Though widely used in archaeology, the method tends to underestimate the true age of cave art. For their study, Oktaviana’s team used a new, more accurate dating method called laser ablation uranium imaging, which dates calcium carbonate that is physically closer to the cave art’s pigment. 

One painting of a hunting scene, previously estimated to be at least 43,900 years old, was found to be over 4000 years older that that. The pig-and-three-humans scene, which had never been dated, was found to have been created at least 51,200 years ago.
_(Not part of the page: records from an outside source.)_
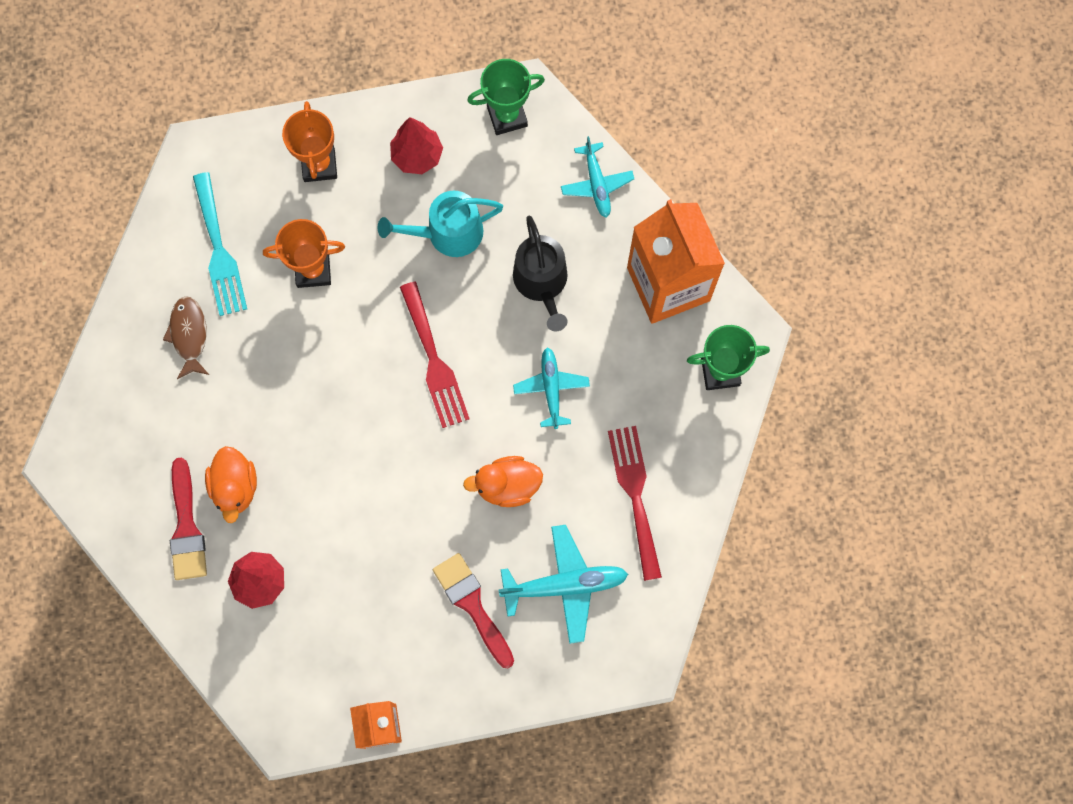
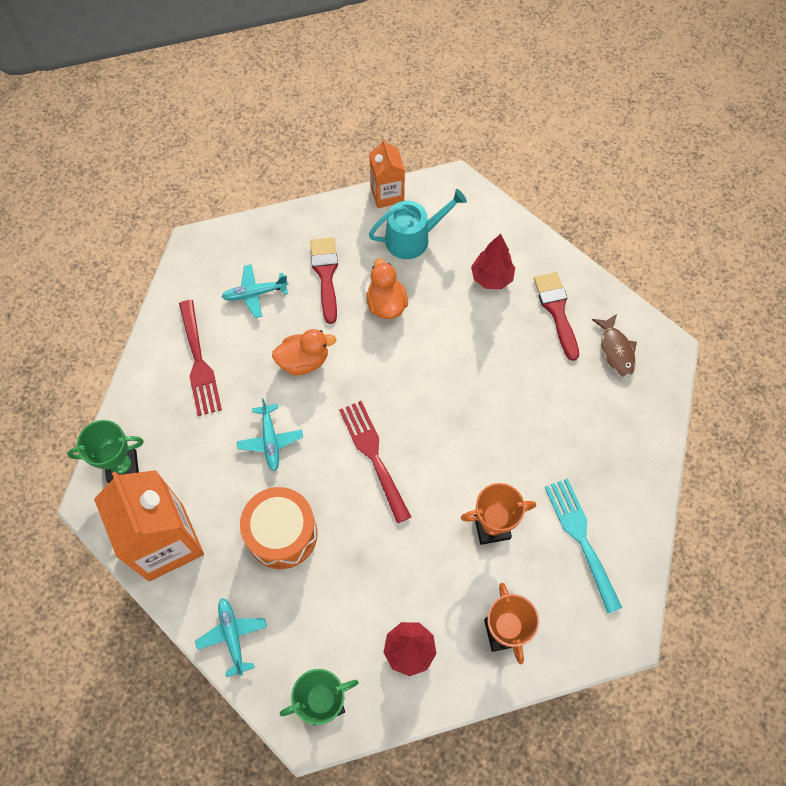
camera: 175 degrees right, 10 degrees down
(189, 335) = (590, 460): brown fish -> brown fish (616, 350)
(235, 487) = (524, 342): orange duck -> orange duck (386, 304)
(448, 233) = (372, 573): turquoise watering can -> turquoise watering can (412, 238)
(472, 605) = (326, 274): red brush -> red brush turned 150 degrees counterclockwise
(542, 282) = (282, 534): black watering can -> orange drum
(564, 585) = (255, 293): turquoise plane -> turquoise plane, size x0.66

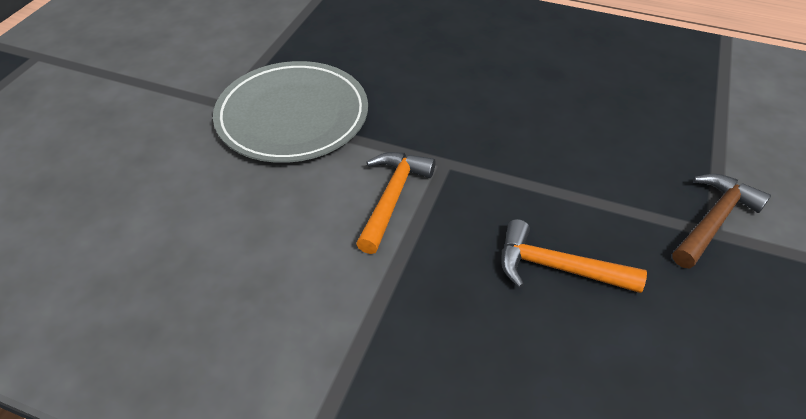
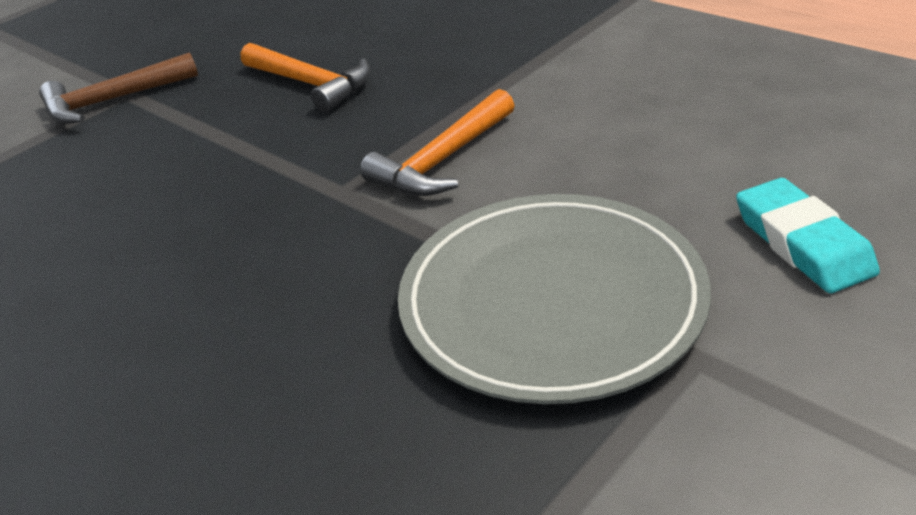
camera: 155 degrees left, 10 degrees down
(160, 170) = (802, 243): none -> turquoise eraser

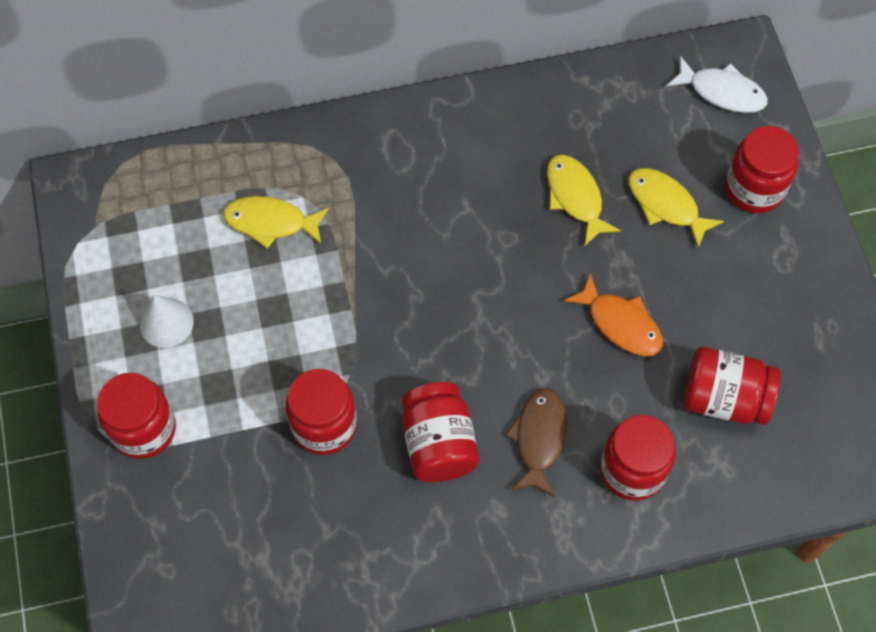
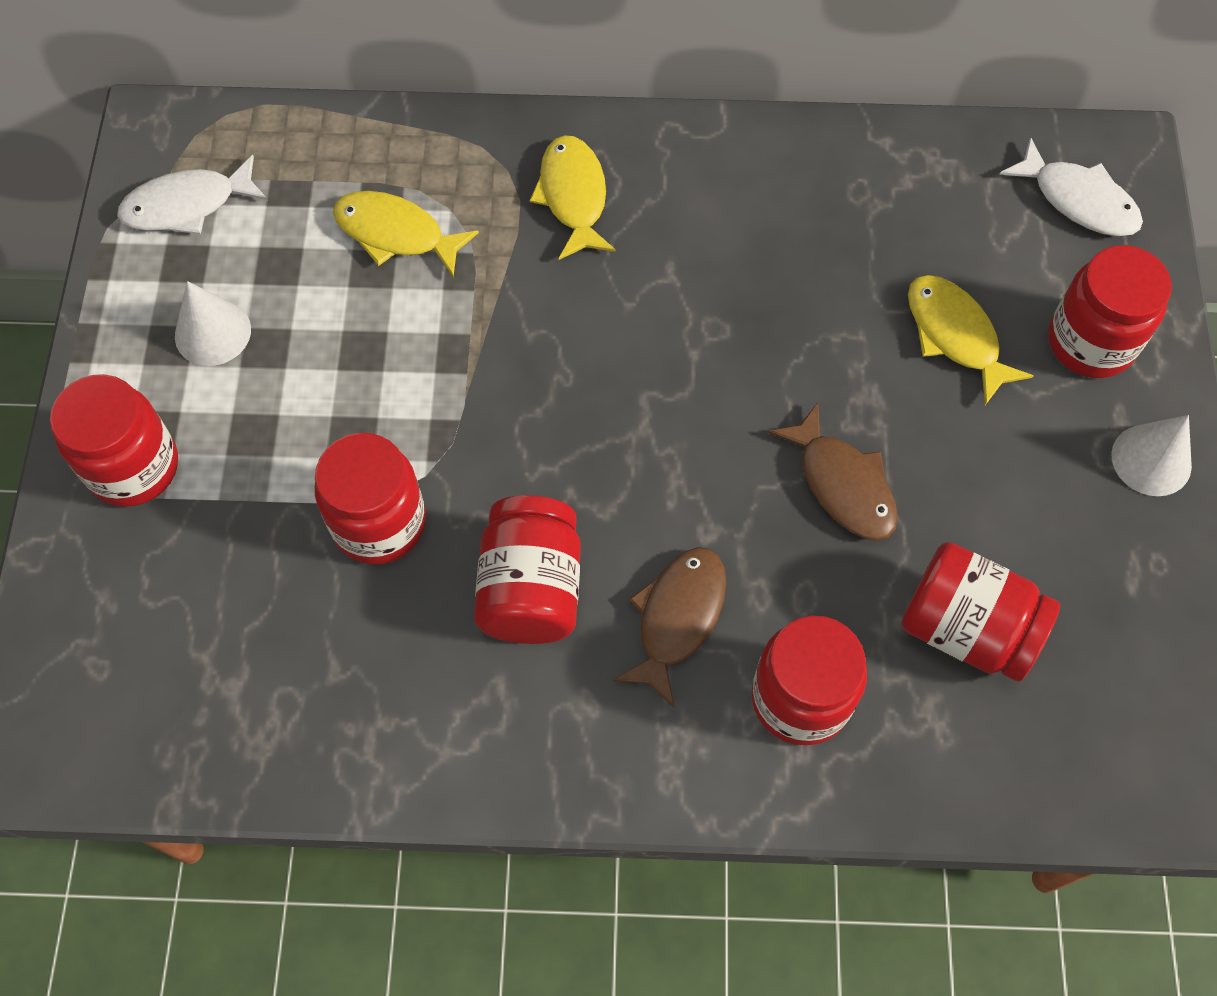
camera: 15 degrees right, 0 degrees up
(117, 236) = (187, 205): none -> white fish
(575, 197) = (827, 296): yellow fish -> yellow fish (573, 196)
(620, 323) = (842, 484): orange fish -> brown fish
(811, 259) = (1151, 460): none -> white cone

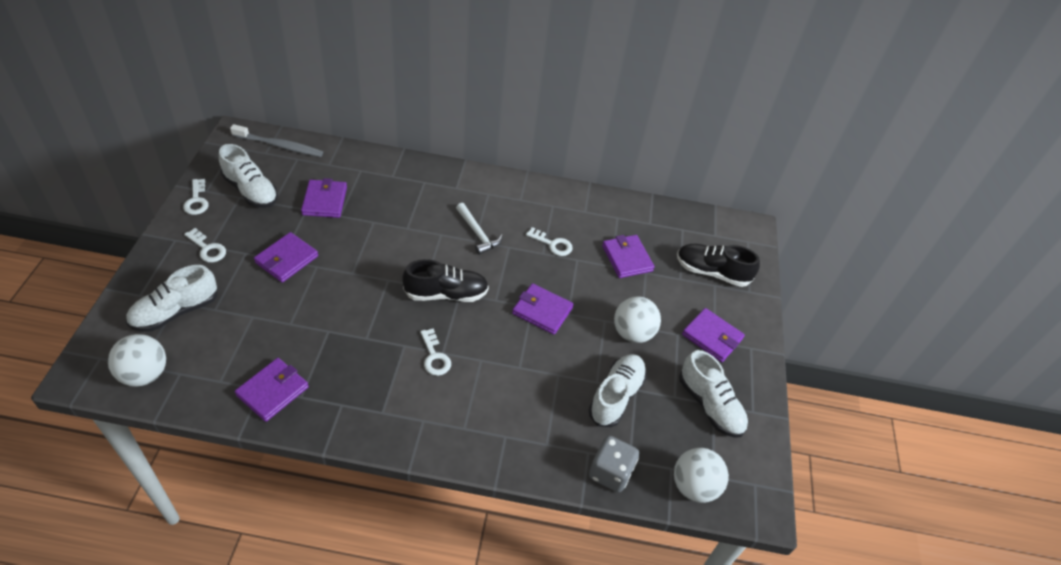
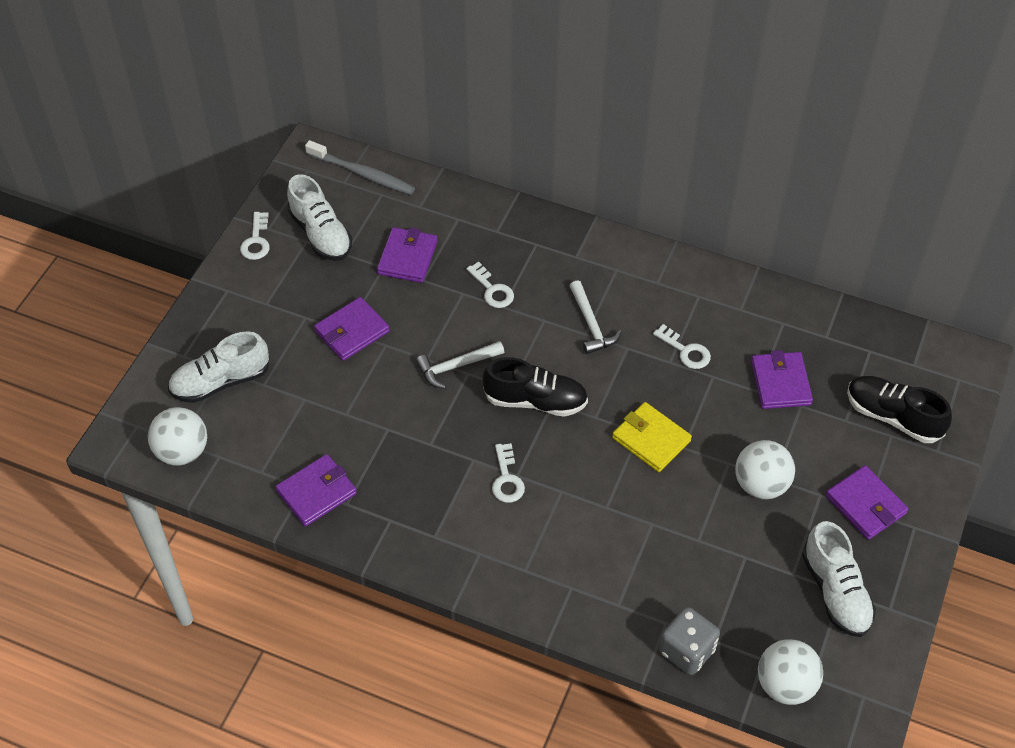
camera: 20 degrees right, 5 degrees up
(207, 249) = (263, 306): white key -> white key (492, 290)
(377, 276) = (456, 366): none -> white hammer
(542, 311) = (651, 439): purple wallet -> yellow wallet
(616, 396) = (718, 561): white shoe -> none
The results make the scene the oldest known narrative painting, but not the oldest cave art. That title currently rests with a collection of 64,000-year-old hand prints at the Maltravieso Cave in Spain.

Art’s Murky Origins

The results of the study recontextualizes our knowledge of when and where figurative art first evolved. “Presently, the earliest widely accepted evidence for image-making by our species is from Middle Stone Age southern Africa [around 100,000-75,000 years ago] and comprises geometric motifs,” the authors write. The painting in Sulawesi adds to the question of “whether the origin of figurative depiction can be traced to an artistic culture that arose in Africa after the emergence of this early tradition of producing non-representational marks, or somewhere outside it after the dispersal of H. sapiens, including in Southeast Asia.”

Previously, experts who believed figurative art emerged after humans’ dispersal from Africa insisted that the tradition began in Europe, not Asia. Oktaviana’s team shows that the oldest paintings in Indonesia predate any known European cave art, and throws another glimmer of light on the beginnings of human expression.